WORK REQUEST –
Please repeat each line of the data exactly, with nothing left out.

THE DATA –
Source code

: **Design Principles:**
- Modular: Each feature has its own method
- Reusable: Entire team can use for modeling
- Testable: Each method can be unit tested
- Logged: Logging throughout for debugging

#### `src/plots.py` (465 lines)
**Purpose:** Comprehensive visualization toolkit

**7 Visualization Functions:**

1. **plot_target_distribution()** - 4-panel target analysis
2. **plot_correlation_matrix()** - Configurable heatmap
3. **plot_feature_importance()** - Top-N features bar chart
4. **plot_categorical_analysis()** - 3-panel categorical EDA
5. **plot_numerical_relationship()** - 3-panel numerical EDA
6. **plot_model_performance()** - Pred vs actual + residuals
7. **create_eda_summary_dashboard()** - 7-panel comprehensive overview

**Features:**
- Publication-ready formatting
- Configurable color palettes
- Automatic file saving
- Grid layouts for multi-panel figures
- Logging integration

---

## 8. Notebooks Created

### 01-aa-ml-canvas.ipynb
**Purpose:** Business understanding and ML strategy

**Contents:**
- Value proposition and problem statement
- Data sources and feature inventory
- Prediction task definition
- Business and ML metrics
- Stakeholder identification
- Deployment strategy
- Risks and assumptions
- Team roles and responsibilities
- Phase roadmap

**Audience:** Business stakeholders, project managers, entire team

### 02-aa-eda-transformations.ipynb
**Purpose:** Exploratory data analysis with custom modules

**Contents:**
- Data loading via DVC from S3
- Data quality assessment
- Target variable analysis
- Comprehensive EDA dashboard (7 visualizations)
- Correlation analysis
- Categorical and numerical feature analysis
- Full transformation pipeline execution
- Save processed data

WRITTEN ANSWER –
Source code

: **Design Principles:**
- Modular: Each feature has its own method
- Reusable: Entire team can use for modeling
- Testable: Each method can be unit tested
- Logged: Logging throughout for debugging

#### `src/plots.py` (465 lines)
**Purpose:** Comprehensive visualization toolkit

**7 Visualization Functions:**

1. **plot_target_distribution()** - 4-panel target analysis
2. **plot_correlation_matrix()** - Configurable heatmap
3. **plot_feature_importance()** - Top-N features bar chart
4. **plot_categorical_analysis()** - 3-panel categorical EDA
5. **plot_numerical_relationship()** - 3-panel numerical EDA
6. **plot_model_performance()** - Pred vs actual + residuals
7. **create_eda_summary_dashboard()** - 7-panel comprehensive overview

**Features:**
- Publication-ready formatting
- Configurable color palettes
- Automatic file saving
- Grid layouts for multi-panel figures
- Logging integration

---

## 8. Notebooks Created

### 01-aa-ml-canvas.ipynb
**Purpose:** Business understanding and ML strategy

**Contents:**
- Value proposition and problem statement
- Data sources and feature inventory
- Prediction task definition
- Business and ML metrics
- Stakeholder identification
- Deployment strategy
- Risks and assumptions
- Team roles and responsibilities
- Phase roadmap

**Audience:** Business stakeholders, project managers, entire team

### 02-aa-eda-transformations.ipynb
**Purpose:** Exploratory data analysis with custom modules

**Contents:**
- Data loading via DVC from S3
- Data quality assessment
- Target variable analysis
- Comprehensive EDA dashboard (7 visualizations)
- Correlation analysis
- Categorical and numerical feature analysis
- Full transformation pipeline execution
- Save processed data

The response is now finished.